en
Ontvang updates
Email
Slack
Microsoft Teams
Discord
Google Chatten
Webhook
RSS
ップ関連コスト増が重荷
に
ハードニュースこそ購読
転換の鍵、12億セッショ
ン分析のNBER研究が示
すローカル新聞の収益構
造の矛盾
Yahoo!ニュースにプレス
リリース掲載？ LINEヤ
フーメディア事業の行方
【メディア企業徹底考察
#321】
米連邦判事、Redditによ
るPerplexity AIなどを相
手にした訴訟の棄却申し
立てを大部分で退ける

+++

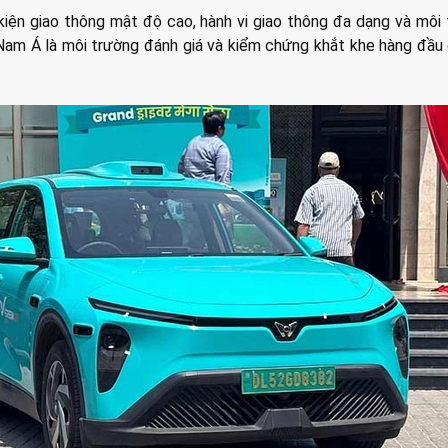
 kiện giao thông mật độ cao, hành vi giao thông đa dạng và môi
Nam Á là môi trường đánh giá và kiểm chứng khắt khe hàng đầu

+++

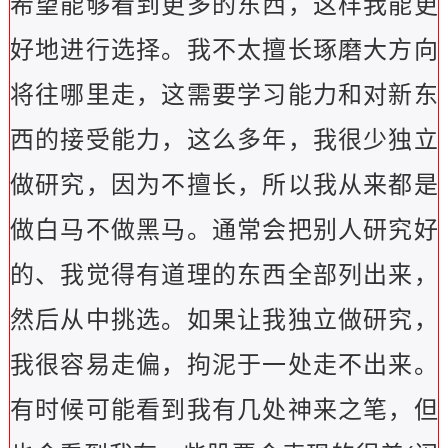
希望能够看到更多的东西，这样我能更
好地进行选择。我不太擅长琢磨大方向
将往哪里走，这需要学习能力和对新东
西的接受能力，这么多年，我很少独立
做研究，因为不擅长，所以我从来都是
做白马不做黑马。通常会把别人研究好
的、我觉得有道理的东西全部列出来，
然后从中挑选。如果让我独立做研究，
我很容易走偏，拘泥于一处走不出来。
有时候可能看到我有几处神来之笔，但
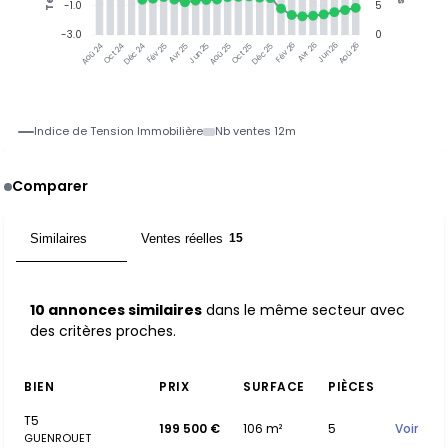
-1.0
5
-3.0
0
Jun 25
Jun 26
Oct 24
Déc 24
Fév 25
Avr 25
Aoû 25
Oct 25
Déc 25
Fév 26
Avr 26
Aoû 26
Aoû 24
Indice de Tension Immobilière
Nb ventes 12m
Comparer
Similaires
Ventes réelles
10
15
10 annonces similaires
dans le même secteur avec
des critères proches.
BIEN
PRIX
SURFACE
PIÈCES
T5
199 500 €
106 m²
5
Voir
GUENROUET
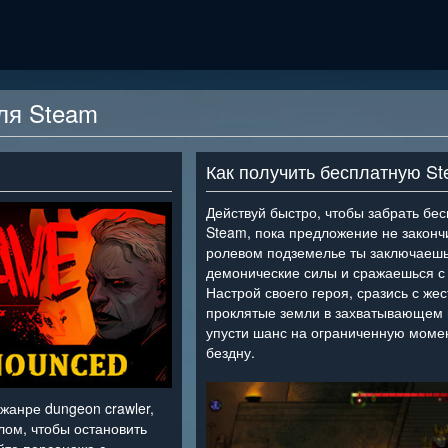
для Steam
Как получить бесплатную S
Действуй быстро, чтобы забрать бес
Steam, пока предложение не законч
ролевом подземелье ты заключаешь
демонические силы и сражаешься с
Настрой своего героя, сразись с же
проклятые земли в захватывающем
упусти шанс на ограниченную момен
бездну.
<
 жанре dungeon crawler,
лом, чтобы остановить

+++

§ **Task**
Edit everything from the line containing "希望能够看到更多的东西，这样我能更" down to the line containing "有时候可能看到我有几处神来之笔，但" by replacing "大方向" with "总体方向" and leaving all else unchanged. Return only those lines.

§ **Problem solution**
希望能够看到更多的东西，这样我能更
好地进行选择。我不太擅长琢磨总体方向
将往哪里走，这需要学习能力和对新东
西的接受能力，这么多年，我很少独立
做研究，因为不擅长，所以我从来都是
做白马不做黑马。通常会把别人研究好
的、我觉得有道理的东西全部列出来，
然后从中挑选。如果让我独立做研究，
我很容易走偏，拘泥于一处走不出来。
有时候可能看到我有几处神来之笔，但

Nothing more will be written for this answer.